The open-ended nature of the QE3, where Bernanke said the Fed will buy $40 billion of bonds a month until policy makers see “ongoing, sustained improvement in the labor market,” makes the effect on the dollar different this time, according to Danske Bank A/S. The firm is the seventh-most-accurate forecaster.
‘Fed’s Resolve’
“The market can no longer underestimate the Fed’s resolve to boost growth,” Arne Rasmussen, the head of currency research at Danske Bank in Copenhagen, said in a phone interview on Oct. 4. “That will benefit the economy and the dollar. We see the dollar picking up from the second quarter next year.”A stronger dollar makes it easier for the U.S. to finance a fourth straight year of budget deficits exceeding $1 trillion as the government borrows for programs designed to pull the economy out of the worst financial crisis since the Great Depression.

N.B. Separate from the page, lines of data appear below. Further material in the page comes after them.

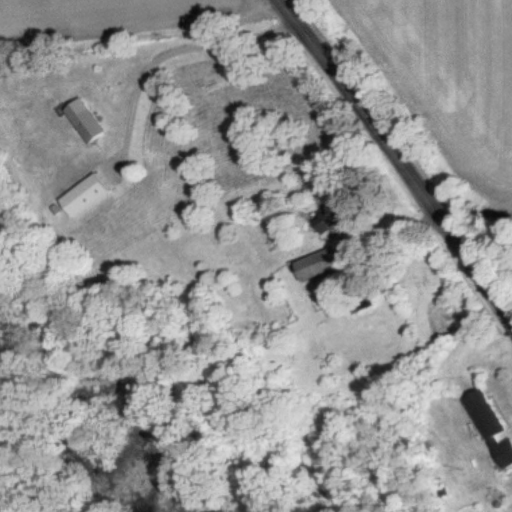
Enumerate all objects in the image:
road: (179, 49)
building: (89, 118)
road: (398, 151)
building: (91, 193)
building: (338, 213)
road: (395, 235)
building: (321, 263)
building: (496, 420)
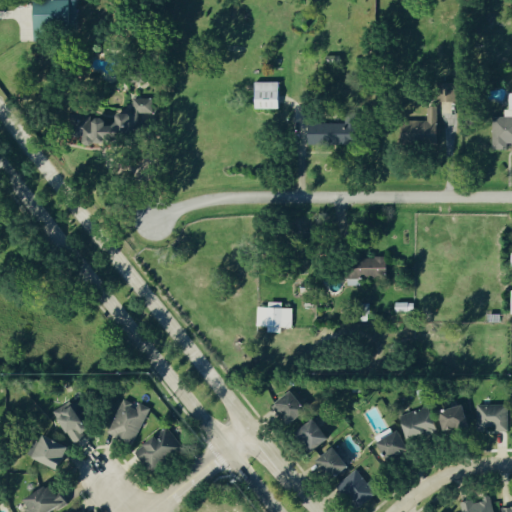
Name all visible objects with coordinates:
building: (55, 15)
building: (332, 59)
building: (447, 93)
building: (265, 95)
building: (268, 95)
building: (121, 124)
building: (424, 129)
building: (503, 130)
building: (336, 133)
road: (330, 196)
building: (370, 267)
road: (123, 269)
road: (112, 307)
building: (275, 318)
building: (294, 407)
building: (493, 418)
building: (73, 422)
building: (129, 422)
building: (437, 425)
building: (315, 436)
building: (397, 446)
building: (160, 450)
road: (270, 452)
building: (54, 454)
building: (336, 463)
road: (197, 469)
road: (447, 474)
road: (251, 479)
building: (359, 486)
road: (114, 494)
road: (304, 494)
building: (48, 500)
building: (484, 506)
road: (153, 509)
building: (449, 511)
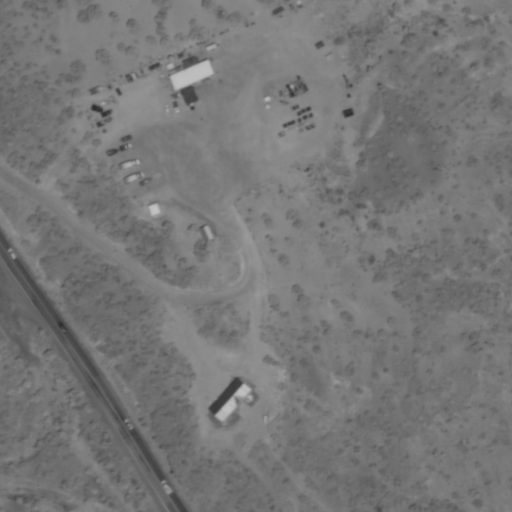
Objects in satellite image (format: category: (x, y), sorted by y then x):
building: (194, 77)
building: (191, 98)
building: (208, 234)
road: (146, 286)
road: (90, 376)
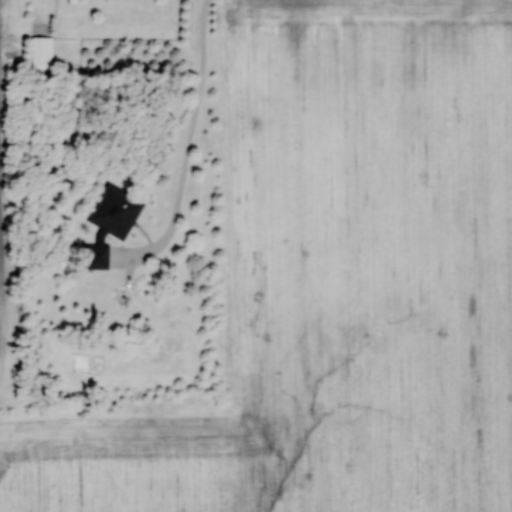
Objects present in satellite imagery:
building: (42, 51)
building: (111, 220)
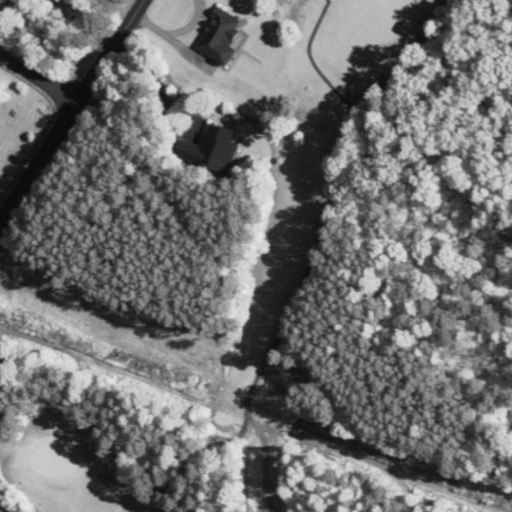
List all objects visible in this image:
building: (220, 36)
road: (39, 77)
road: (157, 79)
road: (71, 111)
building: (212, 149)
park: (325, 301)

Now, the U.S. faces the fiscal cliff of $1.2 trillion in mandated spending cuts and tax increases starting Jan. 1 if Congress can’t agree by Dec. 31 on ways to reduce the deficit.
The Fed and ECB aren’t the only central banks boosting stimulus as global growth slows. The Bank of Japan increased its asset-purchase fund last month to 55 trillion yen ($702 billion) to counter deflation. The Bank of England plans to buy 375 billion pounds ($602 billion) of government bonds to boost growth after the U.K. economy contracted for three quarters.
“We do not believe that QE3 will have anywhere near the potency of QE1 and QE2,” Mitul Kotecha, Hong Kong-based head of foreign-exchange strategy at Credit Agricole, the eighth-most accurate overall and the top euro-dollar forecaster, said in an e-mailed response to questions on Oct 3. That will allow the dollar to appreciate amid “relatively stronger growth.”
Strategists were ranked according to the accuracy of their forecasts for 13 currency pairs in each of six quarters through September. To test long-term accuracy, Bloomberg Rankings added one annual estimate, which was made at the end of September 2011 for the end of September 2012.
Companies with at least eight forecasts for a particular currency pair were ranked, and only those that qualified in at least eight of 13 pairs were included in the ranking of best overall forecaster. Thirty-two qualified.